I have been a professional arguer all my life. As a professor of Business Law and Ethics, I employ the Socratic method to help my students refine truth through the crucible of continuous argument. As a pastor, I argued for the cause of Christ every Sunday, and every chance I could between Sundays. Before that, as a lawyer… well that one is kind of obvious.

We all participate in argument every day. We negotiate with our bosses for more money or a better parking space. We wrangle with our professors for extra time on tough projects. We participate in political debates, cultural contentions, and sometimes (sadly) domestic squabbles. Winning fairly at argument can be hard, but over the years I have found three key assumptions that can substantially increase your winning percentage. Try them out, or add your winning strategies in the comments, below.
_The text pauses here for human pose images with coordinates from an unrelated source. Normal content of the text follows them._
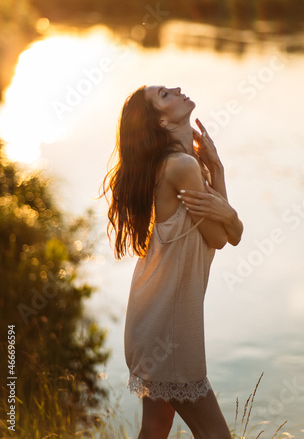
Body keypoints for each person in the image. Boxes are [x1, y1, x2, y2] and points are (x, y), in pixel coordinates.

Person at [101, 85, 243, 439]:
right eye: (165, 95)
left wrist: (218, 171)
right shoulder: (181, 167)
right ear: (161, 121)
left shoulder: (180, 164)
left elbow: (227, 234)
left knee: (156, 427)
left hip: (153, 319)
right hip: (169, 328)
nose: (177, 90)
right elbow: (224, 237)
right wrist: (229, 209)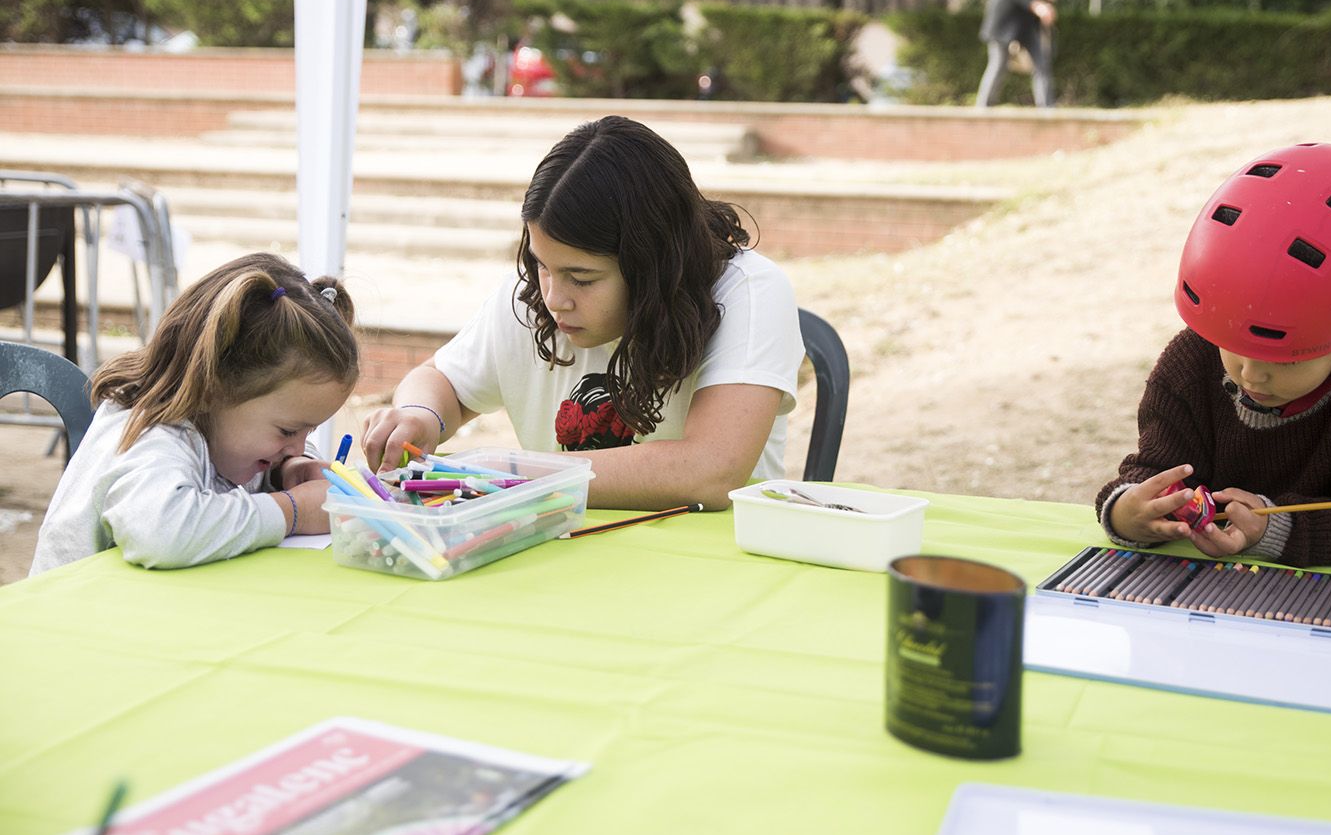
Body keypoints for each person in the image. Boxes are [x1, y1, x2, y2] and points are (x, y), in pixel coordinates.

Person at [361, 115, 804, 511]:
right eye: (542, 265)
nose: (554, 298)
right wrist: (420, 415)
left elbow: (710, 471)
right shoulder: (533, 295)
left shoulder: (749, 291)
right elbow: (440, 379)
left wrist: (505, 473)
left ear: (653, 264)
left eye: (583, 278)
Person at [1096, 143, 1331, 566]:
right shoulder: (1191, 360)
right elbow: (1155, 472)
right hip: (1218, 586)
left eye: (1286, 359)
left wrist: (1275, 529)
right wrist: (1127, 513)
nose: (1251, 375)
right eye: (1234, 348)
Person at [31, 253, 359, 575]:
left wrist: (288, 469)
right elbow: (163, 532)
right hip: (72, 607)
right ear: (214, 387)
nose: (299, 446)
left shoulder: (223, 427)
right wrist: (292, 511)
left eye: (308, 432)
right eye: (287, 431)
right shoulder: (151, 436)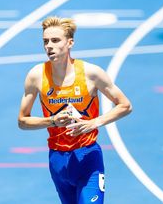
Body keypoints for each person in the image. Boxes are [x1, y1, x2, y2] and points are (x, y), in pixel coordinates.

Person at [18, 16, 132, 204]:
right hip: (57, 160)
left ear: (70, 43)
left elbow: (125, 105)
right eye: (45, 41)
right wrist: (52, 121)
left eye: (55, 40)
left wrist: (94, 122)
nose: (49, 46)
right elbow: (22, 121)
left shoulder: (91, 73)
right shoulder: (36, 76)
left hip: (87, 157)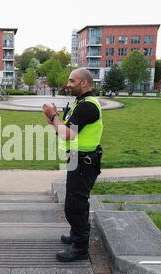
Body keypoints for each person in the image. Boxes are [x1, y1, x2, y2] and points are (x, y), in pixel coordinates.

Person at [43, 68, 103, 262]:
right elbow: (64, 130)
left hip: (84, 162)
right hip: (78, 159)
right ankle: (76, 235)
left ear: (84, 83)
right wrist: (53, 118)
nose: (67, 84)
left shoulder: (88, 106)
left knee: (75, 205)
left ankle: (80, 248)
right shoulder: (80, 102)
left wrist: (53, 116)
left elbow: (68, 133)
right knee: (73, 201)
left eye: (72, 80)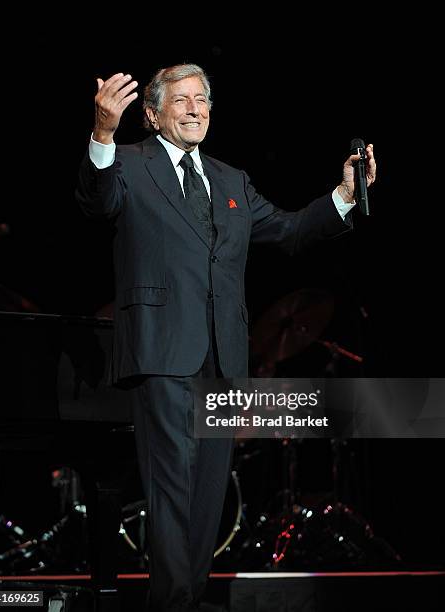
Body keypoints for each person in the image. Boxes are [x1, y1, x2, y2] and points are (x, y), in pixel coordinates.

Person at [76, 63, 376, 611]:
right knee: (172, 490)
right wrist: (101, 133)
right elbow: (96, 200)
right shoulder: (128, 164)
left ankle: (186, 600)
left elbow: (288, 232)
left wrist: (344, 195)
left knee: (208, 496)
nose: (196, 109)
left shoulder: (231, 179)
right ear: (152, 113)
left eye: (204, 100)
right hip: (162, 350)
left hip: (223, 352)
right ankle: (172, 602)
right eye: (183, 100)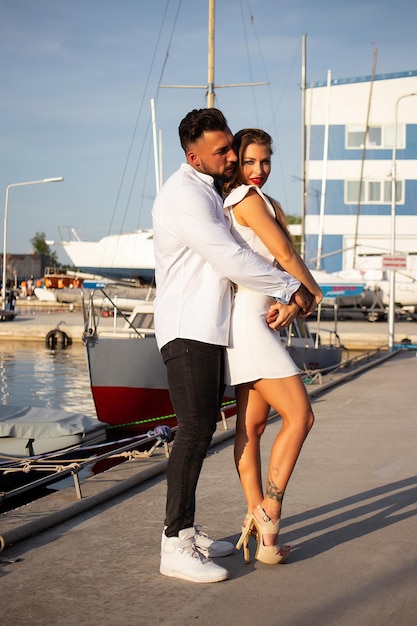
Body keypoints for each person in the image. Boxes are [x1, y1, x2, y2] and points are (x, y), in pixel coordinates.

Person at [152, 109, 315, 583]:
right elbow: (232, 258)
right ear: (193, 155)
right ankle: (173, 543)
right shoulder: (186, 195)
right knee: (195, 430)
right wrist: (293, 288)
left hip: (213, 328)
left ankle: (188, 531)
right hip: (189, 327)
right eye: (223, 151)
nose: (231, 157)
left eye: (231, 148)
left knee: (207, 431)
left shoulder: (210, 193)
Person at [222, 128, 323, 565]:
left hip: (255, 316)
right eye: (249, 162)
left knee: (253, 428)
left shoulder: (249, 201)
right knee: (301, 416)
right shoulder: (246, 198)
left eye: (265, 162)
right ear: (235, 164)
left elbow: (262, 263)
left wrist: (288, 302)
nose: (258, 170)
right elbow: (282, 251)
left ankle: (260, 534)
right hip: (249, 323)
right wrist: (312, 293)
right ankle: (270, 508)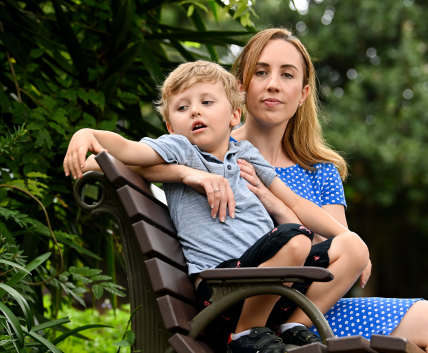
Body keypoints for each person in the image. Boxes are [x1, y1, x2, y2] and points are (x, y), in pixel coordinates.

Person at [64, 60, 370, 352]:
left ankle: (291, 326)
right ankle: (246, 334)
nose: (195, 110)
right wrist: (87, 134)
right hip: (225, 289)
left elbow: (293, 201)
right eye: (183, 107)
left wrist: (346, 237)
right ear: (171, 126)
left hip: (273, 284)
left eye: (207, 102)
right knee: (294, 239)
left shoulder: (245, 153)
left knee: (352, 247)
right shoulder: (180, 149)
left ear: (234, 115)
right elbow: (123, 153)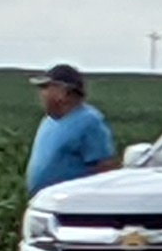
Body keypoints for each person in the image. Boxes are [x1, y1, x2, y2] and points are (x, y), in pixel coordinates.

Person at [26, 63, 117, 194]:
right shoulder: (48, 121)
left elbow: (104, 168)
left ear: (64, 92)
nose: (41, 94)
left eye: (45, 87)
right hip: (44, 204)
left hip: (72, 207)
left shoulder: (90, 122)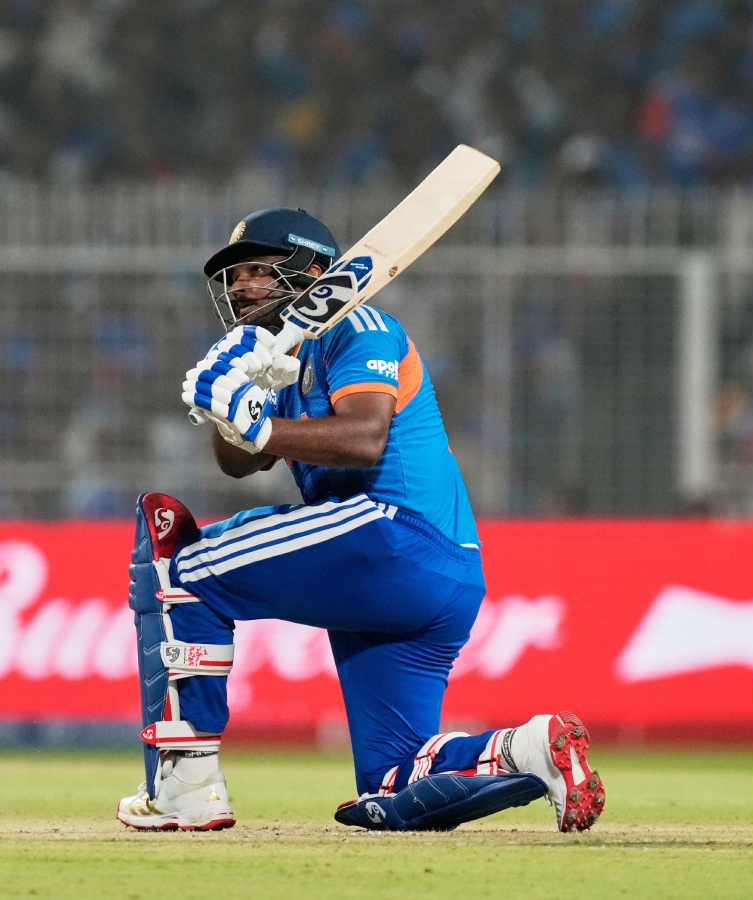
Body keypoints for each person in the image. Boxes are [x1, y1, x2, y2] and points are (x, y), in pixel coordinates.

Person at [117, 207, 605, 833]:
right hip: (423, 576)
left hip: (397, 535)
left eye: (259, 270)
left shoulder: (361, 326)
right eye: (234, 277)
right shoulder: (277, 358)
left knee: (180, 568)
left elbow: (365, 437)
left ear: (316, 274)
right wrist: (231, 397)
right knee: (394, 777)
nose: (240, 287)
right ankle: (534, 750)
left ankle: (185, 787)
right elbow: (237, 463)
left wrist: (259, 419)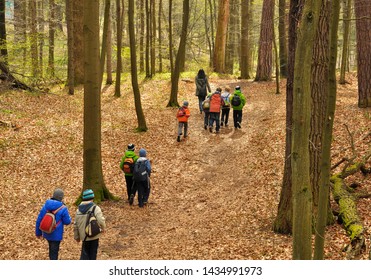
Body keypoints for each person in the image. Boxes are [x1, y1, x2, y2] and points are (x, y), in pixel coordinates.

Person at [35, 188, 72, 260]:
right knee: (54, 252)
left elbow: (39, 220)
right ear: (61, 197)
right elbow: (67, 222)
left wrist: (38, 233)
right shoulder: (63, 208)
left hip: (47, 232)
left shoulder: (45, 206)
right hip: (56, 235)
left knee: (51, 249)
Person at [74, 189, 106, 260]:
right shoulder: (95, 208)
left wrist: (77, 237)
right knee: (93, 254)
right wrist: (103, 228)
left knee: (85, 255)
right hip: (94, 235)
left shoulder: (78, 210)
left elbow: (75, 225)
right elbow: (101, 220)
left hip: (84, 236)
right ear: (92, 198)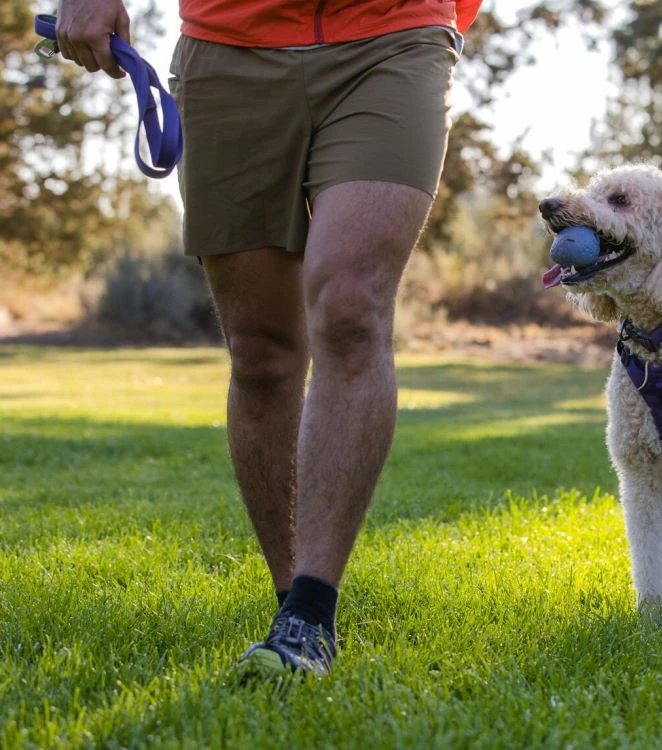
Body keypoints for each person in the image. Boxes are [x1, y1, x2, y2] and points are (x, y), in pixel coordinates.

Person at [55, 0, 482, 677]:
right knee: (261, 352)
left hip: (392, 35)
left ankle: (312, 611)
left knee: (350, 306)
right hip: (228, 48)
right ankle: (291, 602)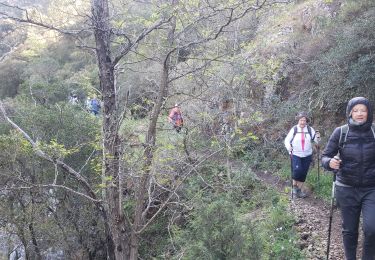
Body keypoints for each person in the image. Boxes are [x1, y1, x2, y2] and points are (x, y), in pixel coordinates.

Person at [321, 97, 375, 260]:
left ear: (369, 113)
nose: (359, 113)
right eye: (356, 110)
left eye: (363, 110)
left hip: (371, 189)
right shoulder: (341, 132)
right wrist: (330, 162)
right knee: (350, 230)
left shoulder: (374, 132)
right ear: (350, 112)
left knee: (372, 228)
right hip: (346, 188)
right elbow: (325, 156)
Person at [284, 111, 320, 198]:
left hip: (307, 155)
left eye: (304, 120)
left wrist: (318, 137)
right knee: (297, 171)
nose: (302, 122)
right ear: (298, 121)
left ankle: (299, 190)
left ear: (306, 121)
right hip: (296, 154)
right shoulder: (294, 129)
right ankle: (294, 188)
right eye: (301, 120)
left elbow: (317, 141)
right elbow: (287, 140)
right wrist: (289, 147)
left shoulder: (310, 130)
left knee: (303, 173)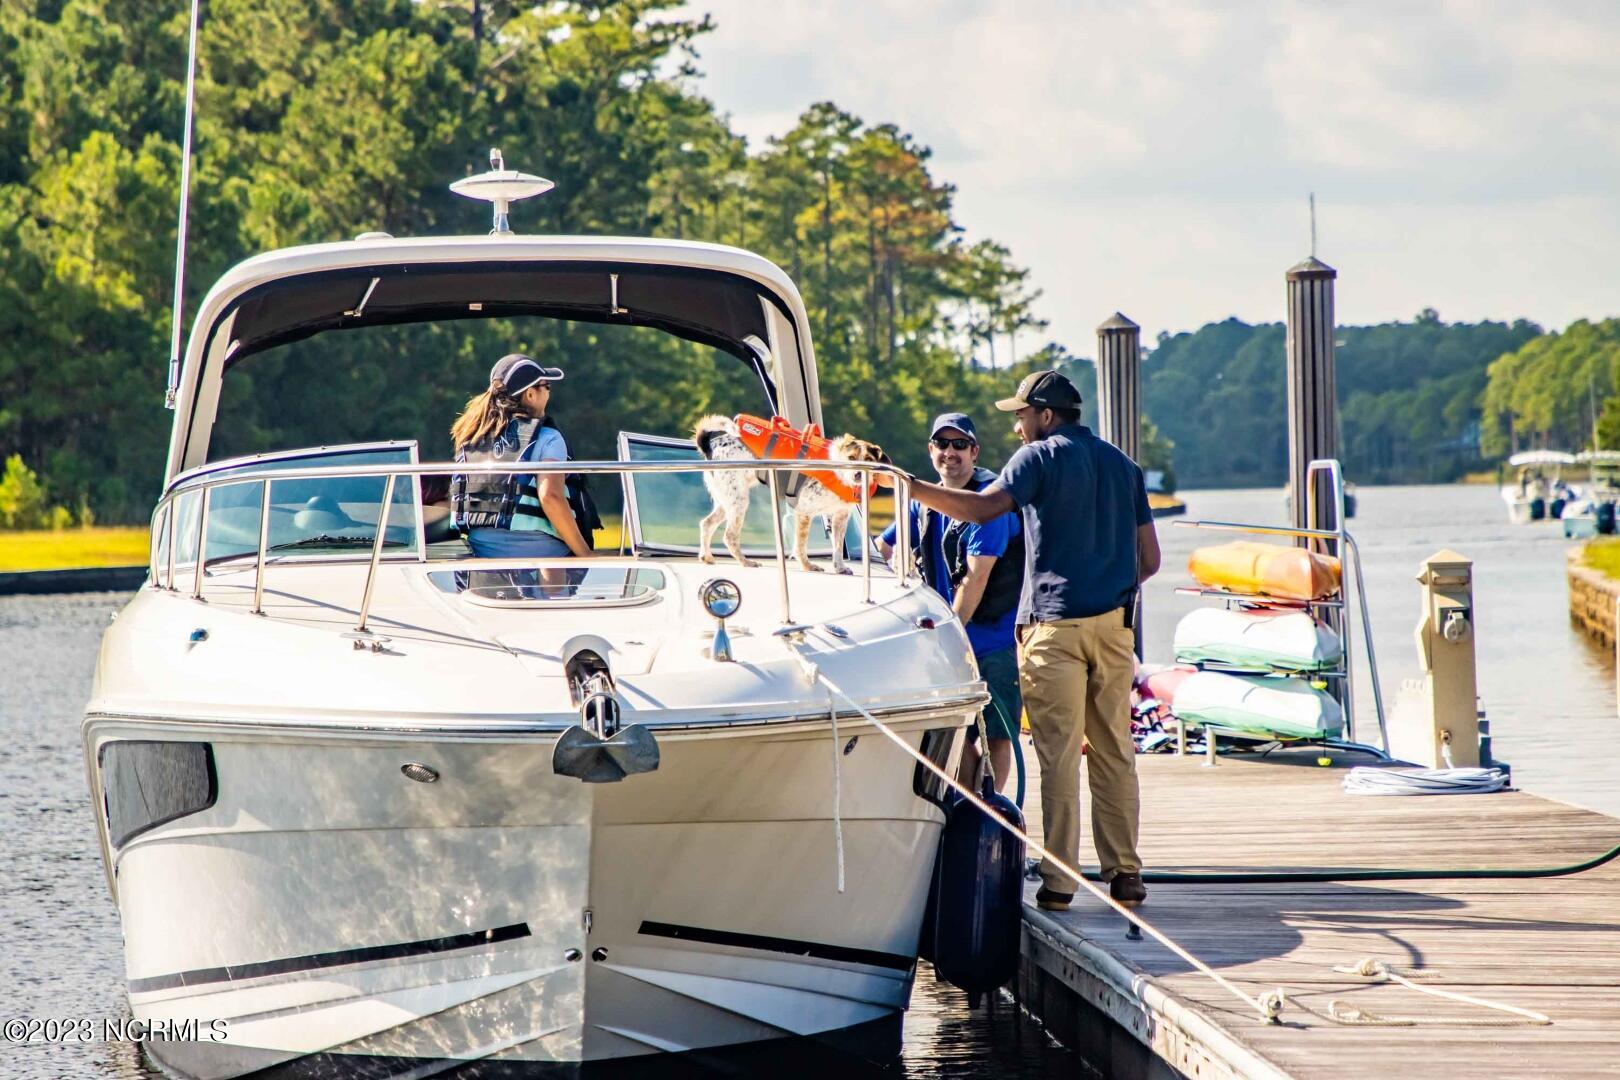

Assume your opponent must also win.

Winning at argument does not just mean accomplishing your goals. It also means making sure the one with whom you are arguing accomplishes his or her goals. If the purpose of your argument is not only to get what you need but also to take something from your opponent, you have passed to the dark side of argument. Argument is a sharp instrument, and although we may think we are using it defensively, I assure you those on the receiving end rarely experience it that way. They feel they have been attacked. Convincing your opponents that their victory is as valuable as your own can be disarming, and move the argument into very productive territory.

Part of assuming your opponent also needs to win is to acknowledge him or her as a valuable person, made in the image of God, who has real needs and a real purpose on this earth. One cannot love one’s neighbors while simultaneously treating them as objects to be beaten or deprived.

Assume you do not know everything.

To my shame, I cannot tell you how many arguments I have mishandled because I failed to grasp all the facts of the situation (see Proverbs 18:13). Even when I think I have prepared for an argument, I always have the capacity to be surprised. The hard part is that the people who usually surprise me with new facts are… my opponents.

Assume your opponents know things you do not. They may be on the other side of the argument, not because they have conflicting needs or plans, but because they are privy to facts you have not yet heard. We should always enter arguments looking to understand all that our opponents know. What is driving them to argue? What are their assumptions? On what facts do they base those assumptions? A full and common understanding of the facts not only leads to successful argument, it also leads to trust, which can lead to productive relationships for the future.

Assume you will give up and give in.

Some career coaches I have read extoll the practice of preparing for argument by visualizing yourself dominating your opponent. Don’t do that. That approach leads to building emotional barriers in your own head against providing your opponent with what he or she needs. When that happens you fail to optimize the outcomes for both of you because “you didn’t want to appear weak”, or, “you just couldn’t back down as a matter of principle.”

When preparing for an argument, brainstorm all the things you might give to your opponent to help resolve the argument favorably. Minimize what you intend to take from the situation and seek to maximize what you can contribute. Be generous and look for ways to sacrifice to increase the size of the pie. The Lord loves a cheerful giver (2 Corinthians 9:7). Don’t be surprised when your opponents do also.